━━━ Supplied passage ━━━
“Curating Kake Walk” Assignments

These are the assignments for ALAN 095 OL1, the course I am co-teaching this summer about UVM’s blackface minstrel tradition. The information below is a more concise version of original course documents including the syllabus, course schedule, and assignment instructions.

Learning Objectives

By the end of this course, students should be able to:
• Demonstrate a knowledge of Kake Walk’s history
• Present an argument about racial formation and Kake Walk
• Understand the functions of cultural repositories and analyze the power they have in constructing cultural memory
• Perform basic archival functions (provide subject access to & supply scope and content notes for archival materials)
• Synthesize concepts of memory and representation with respects to the “Kake Walk at UVM” collection

Assignment Overview

Participation 400 points
Midterm 300 points
Final 300 points
Total: 1,000 points

Course Schedule

Course Introduction

May 24 Discuss: Introductions
CDI Tutorials

Kake Walk History

May 25 Read: Loewen (See reading list)
━━━
#### Required tasks:
• A. In the Kake Walk course page, copy out the part that opens with the words containing "Learning Objectives" and closes with "for archival materials)".
• B. Answer these questions from the Kake Walk course page, one answer per line:
(i) What is the course number given for the course?
(ii) How many points is the midterm worth?
(iii) On what date is "Introductions" scheduled for discussion?
━━━ Data rows ━━━
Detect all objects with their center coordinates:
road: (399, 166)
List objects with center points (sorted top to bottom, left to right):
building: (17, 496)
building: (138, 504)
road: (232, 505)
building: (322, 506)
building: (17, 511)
━━━
#### Answers in order:
• A.
Learning Objectives

By the end of this course, students should be able to:
• Demonstrate a knowledge of Kake Walk’s history
• Present an argument about racial formation and Kake Walk
• Understand the functions of cultural repositories and analyze the power they have in constructing cultural memory
• Perform basic archival functions (provide subject access to & supply scope and content notes for archival materials)

• B.
(i) ALAN 095 OL1
(ii) 300 points
(iii) May 24